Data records
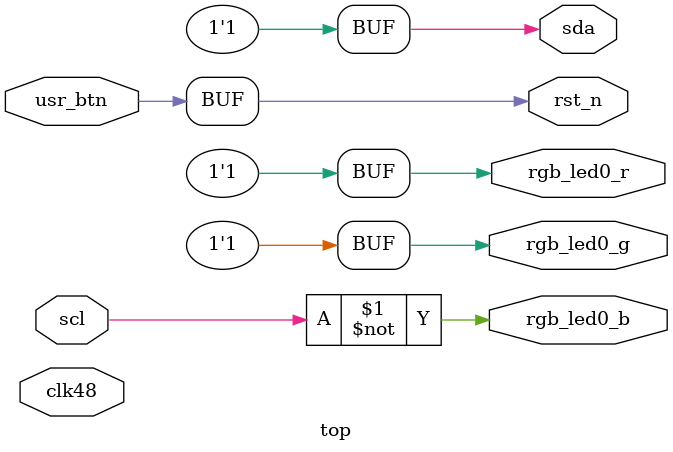
<source format=v>
/* Copyright 2020 Gregory Davill <greg.davill@gmail.com> */
`default_nettype none

/*
 *  Blink a LED on the OrangeCrab using verilog
 *  Is able to reset the OrangeCrab by driving rst_n low on btn0 press.
 */

module top (
    input clk48,
    input scl,
    output sda,

    output rgb_led0_r,
    output rgb_led0_g,
    output rgb_led0_b,

    output rst_n,
    input usr_btn
);

    // Turn the high side of the switch on
    assign sda = 1;

    // Assign to inverse cause led is active low
    assign rgb_led0_b = ~scl;
    // turn other LED's off:
    assign rgb_led0_r = 1;
    assign rgb_led0_g = 1;

    // Reset when the onboard button is pressed
    assign rst_n = usr_btn;


endmodule

</source>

Instruction: All of the records above should be returned exactly, though the pictures should not.

Solution to this exercise:
<source format=v>
/* Copyright 2020 Gregory Davill <greg.davill@gmail.com> */
`default_nettype none

/*
 *  Blink a LED on the OrangeCrab using verilog
 *  Is able to reset the OrangeCrab by driving rst_n low on btn0 press.
 */

module top (
    input clk48,
    input scl,
    output sda,

    output rgb_led0_r,
    output rgb_led0_g,
    output rgb_led0_b,

    output rst_n,
    input usr_btn
);

    // Turn the high side of the switch on
    assign sda = 1;

    // Assign to inverse cause led is active low
    assign rgb_led0_b = ~scl;
    // turn other LED's off:
    assign rgb_led0_r = 1;
    assign rgb_led0_g = 1;

    // Reset when the onboard button is pressed
    assign rst_n = usr_btn;


endmodule

</source>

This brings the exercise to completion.